For patients with melanoma, the de-escalation of therapy in the form of drug holidays is safe and may be offered to those whose disease responds to first-line ITH. Patients who experienced CR before a drug holiday have a high probability of a second response at re-treatment, as suggested in lung cancer trials before including KEYNOTE-010, KEYNOTE-024, and KEYNOTE-042 studies. It is not expected that a treatment break will completely decrease the risk of ITH toxicity because of the specific mode of action of checkpoint inhibitors. Late toxicities emerging after discontinuation of anti-PD-1 therapies have been described.
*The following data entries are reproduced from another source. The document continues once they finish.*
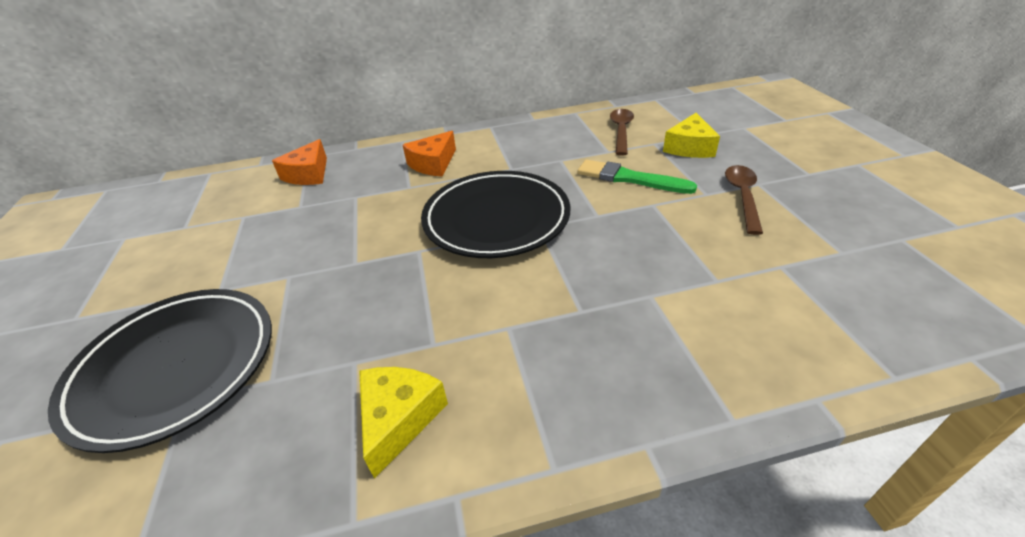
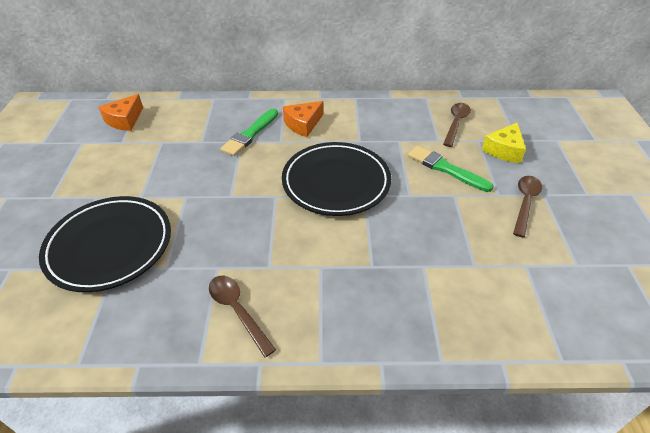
camera: 10 degrees right, 5 degrees up
orange cheese [272,139,327,185] -> orange cheese moved to [98,94,143,131]
yellow cheese [359,367,448,479] -> brown spoon [209,276,276,358]
none -> green brush [220,109,278,156]

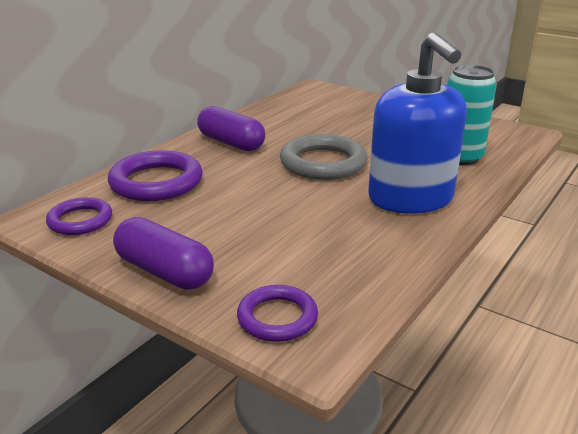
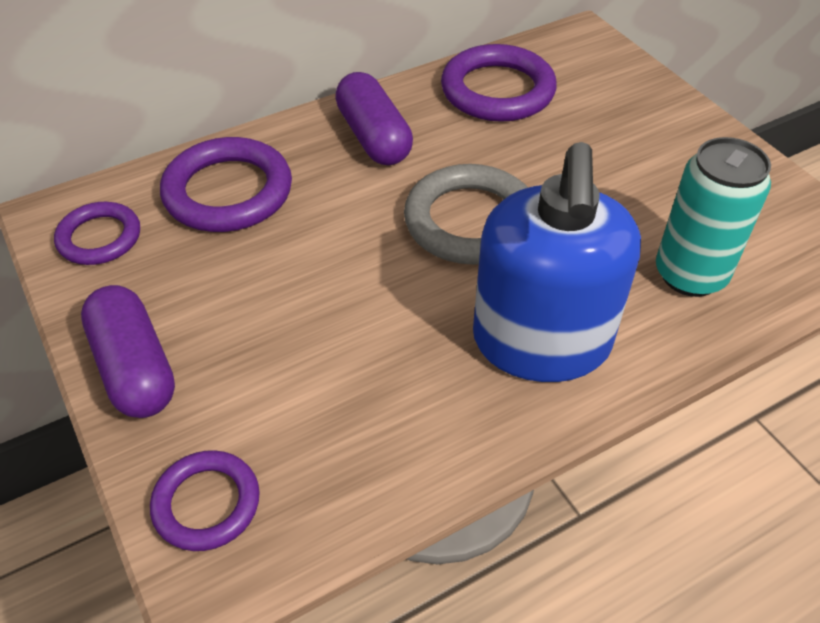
camera: 25 degrees right, 20 degrees up
none -> purple ring [441,44,557,122]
Most importantly, most patients with melanoma who used drug holidays with no evidence of disease progression were still progression free at 24 months after discontinuation. Patients whose initial ITH duration was <24 months and those who did not have an objective response have a higher risk of progression. ITH re-challenge enables disease control after initial progression on drug holiday. Re-initiating ITH appears to be safe and shows potential for achieving disease control. Treatment breaks after the initial response may be considered in carefully clinically selected patients with disease control. In patients with a CR and who are treated for >6 months, the risk of relapse after treatment discontinuation was low. In the future, PET–CT and liquid biopsy (e.g., circulating tumor DNA), or tissue biopsy may become recommended techniques for assessing the effectiveness of ITH with ICIs before a drug holiday. The introduction of ITH using nivolumab, pembrolizumab, and ipilimumab has significantly enhanced the prognosis for individuals facing advanced melanoma. Nonetheless, these treatments place a substantial financial strain on both patients and healthcare systems, so the first financial analyses of treatment de-escalation have been conducted. Cost-effectiveness analysis suggests that tailoring treatment de-escalation based on treatment response in patients with advanced melanoma could result in significant cost savings for the healthcare system. The authors even suggested that such an approach is a potentially cost-effective treatment mode applicable across diverse resource settings. Nevertheless, it was pointed out that clinical trials should focus on generating additional evidence regarding the noninferiority of treatment breaks to support this strategy further [50].

Our study has several limitations. First, the number of patients treated with combined nivolumab and ipilimumab, which is currently the preferred first-line ITH, was relatively low. Another limitation was the availability of drug holidays in the drug reimbursement program: patients treated before a certain time point could not be referred to drug holidays, so these patients had a longer duration of ITH to comply with program regulations. Also, data from these patients were collected retrospectively.

In conclusion, our study supports the elective discontinuation of ITH in patients with advanced melanoma with CR, PR, or SD. At 3 years since drug holidays were introduced, the PFS3 was 65%. In patients experiencing progression, the activity of ITH was still observed, with a 58.9% ORR to the ITH re-challenge. Patients with a CR had the most favorable survival upon ITH discontinuation, suggesting that drug holidays should primarily be considered in this group of patients.